Initially, we would turn a customer away if \(X>2\), so the probability that this occurs is \(P(X>2)\): \[P(X>2)=P(X=3)+P(X=4)+P(X=5)=0.52\] Now we want to find \(k\) such that \(P(X>k)<0.10\). Hmm... have you learned about Chebyshev's (Tchebysheff's, etc) inequality?
Chebyshev's rule: \[1-\frac{ 1 }{ k ^{2} }\]I've learned this, yes
Okay, well it looks like you'll have to calculate the mean and standard deviation for the data first: \[\begin{align*}\mu&=E(X)\\&=\sum_{x=0}^5x f(x)\\&=2.72\\\\ \sigma^2&=V(X)\\ &=E(X^2)-\bigg[E(X)\bigg]^2\\ &=\sum_{x=0}^5x^2 f(x)-2.72^2\\ &=9.62-7.4\\ &=2.22\\ \sigma&=\sqrt{2.22}\approx1.49 \end{align*}\] Ok, so now you want to find \(X=x\) such that, according to the inequality, \[P(|X-\mu|\ge k\sigma)\le\color{red}{\frac{1}{k^2}}\] The red value is given to be \(0.10\), so \[\frac{1}{k^2}=0.10~~\Rightarrow~~k=3.16\] \[|X-2.72|\ge 3.16\cdot1.49\] Solving for \(X\), it looks the manager should upgrade to \(x\approx7.4284\approx8\) slots for customers, i.e. increase the current capacity by 6.
Thanks. But apparently that isn't the right answer.
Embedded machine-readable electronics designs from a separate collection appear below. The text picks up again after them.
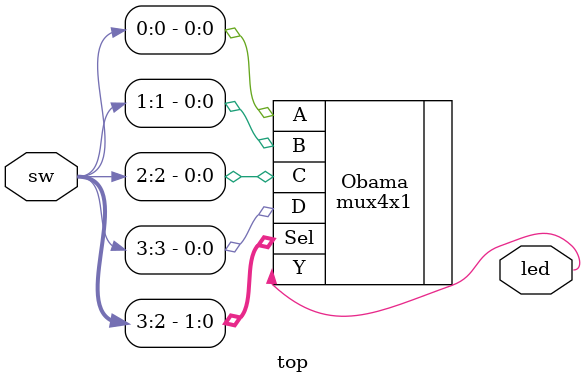
<source format=v>
module top (
	input [3:0] sw,
	output led // This needs to be able to match to the constraints file
			   // You can either remove the [0] from the led entry in the
			   // constraints file, or change this to be a 1-bit wide vector
			   // [0:0]
);

	mux4x1 Obama(
		.D(sw[3]), // Your switches are hooked up in the wrong order
		.C(sw[2]),
        .B(sw[1]),
        .A(sw[0]),
        .Y(led),
        .Sel(sw[3:2])
	);

	// According to the IO table in the assignment:
	// D = sw[0]
	// C = sw[1]
	// B = sw[2]
	// A = sw[3]

    endmodule
</source>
I tried six then I tried 5.433... because that would be how much you would increase it by from 2, but both didn't work.
Hmm, it might not be a Chebyshev problem ... Maybe someone else can help out, or point out a mistake? @wio
I understand what you're getting at though. It does make sense to me even thought we haven't learned that inequality. The mean and the standard deviation was correct too (it was another part of the question added onto this). I just have no idea what she wants. Our prof never went through anything like this question with us. Ehh. Thanks for the help though!
If you let \(X=5\) then you have \(100\%\) probability that you can serve the customer.
When \(X=4\) you have \(0.19\) probability you turn the customer away.
Seems like no matter what, you have to increase by \(3\) so that you can serve \(5\) at a time.
Why is it when X = 5 would I have an 100% probability of serving the customers?
http://www.wolframalpha.com/input/?i=0.06+%2B0.16+%2B0.26+%2B+0.23+%2B+0.1+%2B+0.19+
Oh wow... Wow. Okay thanks haha. Seemed simple enough.. Thank you!